Although the text in chapter 3 (p. 142) suggests that classifying a construction
as a LEX-headed AVC requires that the auxiliary descends from a verb form or
appear in positions occupied by auxiliaries, synchronic tests may well be
available in the individual languages, e.g., the auxiliary may occupy a position
in the constituent structure that the syntax independently dedicates to verbs
(see Steever 2005: 21).

The doubled patterns discussed in chapter 4 appear in many instances to descend
historically from serial verb constructions; in rarer instances, they appear to
descend from coordinate structures (Kuteva 2001: 44 provides examples from
Danish, Norwegian and Swedish). In should be noted that since AVCs are by
hypothesis mono-clausal structures, the multiple agreement markers exist not
just to show agreement with a subject (or other argument), but to mark concord
among the component parts of the AVC, effectively marking its boundaries. There
seem to be no examples in the database in which multiple agreement markers in a
single AVC show agreement with two distinct subjects. It would be interesting to
further refine Anderson's classification by seeing if tests can be developed to
determine whether one agreement marker or both in an AVC actually mark agreement
with an argument, and if so, which one.

Chapter 5 raises but does not strenuously pursue the role that negation may play
in the distribution of verbal morphology in the split and split-doubled
agreement patterns. Indeed, ''negative spreading'' over both the auxiliary and LV
seems so uncommon that it may point to some underlying property of the AVC,
e.g., that its two components form so strong a bond that neither can be negated
independently of the other. In the split/doubled pattern, some categories go
with the LV, others with the auxiliary and still others with both. I will
comment on the micro-variation Anderson ascribes to AVCs in certain Dravidian
languages on pp. 235-36. Apart from the past negative paradigm in a handful of
South-Central Dravidian languages (see Steever 1993: Chapter 4), no single
finite verb in Dravidian can incorporate both a marker for tense/mood and one
for negation; they are in complementary distribution in simple verb forms.
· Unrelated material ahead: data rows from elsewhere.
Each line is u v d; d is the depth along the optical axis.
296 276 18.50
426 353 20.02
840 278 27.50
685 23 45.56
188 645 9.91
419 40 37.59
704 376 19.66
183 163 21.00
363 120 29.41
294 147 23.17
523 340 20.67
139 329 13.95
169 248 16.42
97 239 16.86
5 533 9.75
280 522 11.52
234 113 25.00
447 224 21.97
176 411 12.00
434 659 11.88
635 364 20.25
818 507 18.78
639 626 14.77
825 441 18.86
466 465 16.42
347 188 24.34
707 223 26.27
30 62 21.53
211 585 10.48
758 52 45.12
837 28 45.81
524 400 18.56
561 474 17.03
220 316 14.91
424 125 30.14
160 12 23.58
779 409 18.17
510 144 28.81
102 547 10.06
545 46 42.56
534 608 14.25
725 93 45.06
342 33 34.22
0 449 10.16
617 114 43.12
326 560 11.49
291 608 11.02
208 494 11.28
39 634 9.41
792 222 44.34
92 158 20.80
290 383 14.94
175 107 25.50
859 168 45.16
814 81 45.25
Thus,
the Old Telugu AVC in (166) ceppanu aytini 'I did not say' consists of ceppanu
'I did/do/will not say' and aytini 'I became'; the former encodes the negative
marker, the latter the tense marker, both have congruent allomorphs for
agreement with a first person singular subject. This pattern is contrasted with
one in South Dravidian language Old Tamil, celveem alleem 'we will not go',
which consists of celveem 'we will go' and alleem 'we did/do/will not become'.
Here the LV has the tense marker, and the auxiliary the negative marker. The
difference between the two patterns may be ascribed to a quirk of Dravidian
lexicography: South Dravidian aa-/aay- 'become' has a negative allomorph al-
'not become' while the corresponding South-Central cognate does not. The
morphemes in the two patterns are distributed between the LV and auxiliary in
accordance with these two factors. Anderson cites a third example, the Parji
present perfect, nilten medan 'I am standing, have stood up', which consists of
the juxtaposition of the past tense form of 'stand' and the nonpast form of
'be', both inflected for congruent personal endings. (On a strict reading this
is not a doubled pattern, since the TAM markers are in fact distinct, one
marking past, the other marking nonpast tense.) There is no simple morpheme for
the present perfect, so it must be expressed (if it is to be expressed at all)
through an AVC, in which the sequence of the simple past tense marker on the LV
(-t-) and the simple nonpast tense market on the auxiliary (-d-) describes a
temporal interval appropriate for representing a present perfect or present
continuous tense series (Steever 1993: Chapter 3). Finally, a minor point., I do
not claim that these three patterns in Dravidian descend from what are
characterized as serial verbs in the general literature, nor that any single
pattern is the historical source of all three. In some instances, we lack the
data to make that case; in other instances, the split/doubled AVC is
reconstructable to Proto-Dravidian; and in yet others, we have no evidence from
within the family to reconstruct a serial verb construction in
pre-Proto-Dravidian. Despite this fine-tuning, however, Anderson's taxonomy
proves its worth in embracing the synchronic diversity of AVCs as found in
Dravidian and elsewhere, and allowing for their comparison.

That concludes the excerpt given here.